▸ Your objective: What is the number of lines in the data that include the string "casing"? Give it by itself.

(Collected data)
* * *

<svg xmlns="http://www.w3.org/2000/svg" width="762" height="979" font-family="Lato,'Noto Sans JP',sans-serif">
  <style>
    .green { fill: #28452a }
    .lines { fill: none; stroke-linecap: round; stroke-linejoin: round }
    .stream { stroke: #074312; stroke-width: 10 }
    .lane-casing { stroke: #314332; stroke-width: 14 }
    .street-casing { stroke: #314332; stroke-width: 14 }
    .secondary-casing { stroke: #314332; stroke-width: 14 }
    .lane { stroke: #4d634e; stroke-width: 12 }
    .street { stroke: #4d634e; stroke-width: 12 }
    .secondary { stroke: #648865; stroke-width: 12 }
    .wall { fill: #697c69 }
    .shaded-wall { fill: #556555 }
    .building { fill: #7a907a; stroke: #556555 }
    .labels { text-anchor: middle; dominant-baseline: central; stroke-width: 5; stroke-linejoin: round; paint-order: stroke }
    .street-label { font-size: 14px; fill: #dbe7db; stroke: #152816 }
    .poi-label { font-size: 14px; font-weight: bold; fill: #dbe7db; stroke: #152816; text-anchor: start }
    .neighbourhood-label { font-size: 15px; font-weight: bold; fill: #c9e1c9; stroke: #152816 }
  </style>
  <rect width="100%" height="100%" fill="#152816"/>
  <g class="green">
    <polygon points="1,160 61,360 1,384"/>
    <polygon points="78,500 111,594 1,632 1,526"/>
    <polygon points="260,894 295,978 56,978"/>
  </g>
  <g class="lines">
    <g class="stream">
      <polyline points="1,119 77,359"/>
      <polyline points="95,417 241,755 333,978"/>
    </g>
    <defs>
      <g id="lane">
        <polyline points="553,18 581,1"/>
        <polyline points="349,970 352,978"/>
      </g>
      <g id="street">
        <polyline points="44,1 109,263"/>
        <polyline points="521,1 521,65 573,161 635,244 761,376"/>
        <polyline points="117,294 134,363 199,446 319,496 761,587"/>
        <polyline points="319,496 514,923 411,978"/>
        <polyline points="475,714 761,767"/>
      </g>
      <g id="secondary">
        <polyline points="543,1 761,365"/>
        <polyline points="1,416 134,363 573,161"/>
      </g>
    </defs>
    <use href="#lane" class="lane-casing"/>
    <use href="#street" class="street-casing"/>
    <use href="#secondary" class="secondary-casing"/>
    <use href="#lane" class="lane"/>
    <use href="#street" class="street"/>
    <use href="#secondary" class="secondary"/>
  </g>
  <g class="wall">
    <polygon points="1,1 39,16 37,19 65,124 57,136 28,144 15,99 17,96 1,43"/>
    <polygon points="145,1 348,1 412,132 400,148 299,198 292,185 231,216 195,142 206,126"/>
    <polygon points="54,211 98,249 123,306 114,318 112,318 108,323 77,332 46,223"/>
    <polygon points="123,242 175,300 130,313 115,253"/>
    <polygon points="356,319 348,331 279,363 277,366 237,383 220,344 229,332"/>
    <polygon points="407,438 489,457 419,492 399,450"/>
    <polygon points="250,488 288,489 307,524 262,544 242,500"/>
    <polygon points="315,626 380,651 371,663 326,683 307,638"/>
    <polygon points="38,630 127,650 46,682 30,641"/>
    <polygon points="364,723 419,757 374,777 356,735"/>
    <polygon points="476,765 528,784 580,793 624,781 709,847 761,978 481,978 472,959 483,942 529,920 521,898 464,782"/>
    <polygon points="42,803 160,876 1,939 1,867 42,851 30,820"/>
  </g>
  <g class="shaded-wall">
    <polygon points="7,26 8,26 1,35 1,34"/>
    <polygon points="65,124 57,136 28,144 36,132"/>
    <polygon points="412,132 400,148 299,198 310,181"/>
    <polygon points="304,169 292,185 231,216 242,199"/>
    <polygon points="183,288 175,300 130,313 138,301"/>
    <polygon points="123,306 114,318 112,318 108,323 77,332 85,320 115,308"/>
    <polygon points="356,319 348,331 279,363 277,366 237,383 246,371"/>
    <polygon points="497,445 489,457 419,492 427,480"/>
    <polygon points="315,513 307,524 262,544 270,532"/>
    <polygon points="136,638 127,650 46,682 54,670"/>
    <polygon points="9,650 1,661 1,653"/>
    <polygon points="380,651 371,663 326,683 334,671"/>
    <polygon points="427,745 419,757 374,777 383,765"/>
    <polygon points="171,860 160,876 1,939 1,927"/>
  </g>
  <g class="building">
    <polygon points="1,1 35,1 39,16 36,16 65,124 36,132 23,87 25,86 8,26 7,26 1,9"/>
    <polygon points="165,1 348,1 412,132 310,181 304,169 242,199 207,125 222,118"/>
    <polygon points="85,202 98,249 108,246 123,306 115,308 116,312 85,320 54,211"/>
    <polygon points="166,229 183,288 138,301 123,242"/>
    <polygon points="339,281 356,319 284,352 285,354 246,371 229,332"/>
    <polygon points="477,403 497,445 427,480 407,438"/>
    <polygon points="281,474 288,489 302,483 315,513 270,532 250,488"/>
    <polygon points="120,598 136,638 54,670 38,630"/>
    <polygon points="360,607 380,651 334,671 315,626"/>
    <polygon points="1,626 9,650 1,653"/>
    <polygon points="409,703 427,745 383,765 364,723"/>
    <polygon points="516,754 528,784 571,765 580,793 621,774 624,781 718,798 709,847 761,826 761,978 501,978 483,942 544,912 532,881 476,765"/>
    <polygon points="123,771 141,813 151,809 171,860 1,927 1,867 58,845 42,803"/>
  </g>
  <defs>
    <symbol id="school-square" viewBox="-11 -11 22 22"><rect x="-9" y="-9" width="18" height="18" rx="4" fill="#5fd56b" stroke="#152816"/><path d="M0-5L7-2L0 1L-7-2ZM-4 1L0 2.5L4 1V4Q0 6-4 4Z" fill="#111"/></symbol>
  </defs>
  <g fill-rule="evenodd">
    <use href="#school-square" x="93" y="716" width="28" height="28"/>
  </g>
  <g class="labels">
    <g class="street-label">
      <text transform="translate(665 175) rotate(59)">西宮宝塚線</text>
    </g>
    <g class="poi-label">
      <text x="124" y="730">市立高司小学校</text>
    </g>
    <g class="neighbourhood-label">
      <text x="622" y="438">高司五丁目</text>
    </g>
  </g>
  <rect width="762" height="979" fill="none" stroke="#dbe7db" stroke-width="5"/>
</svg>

* * *

▸ Task output: 6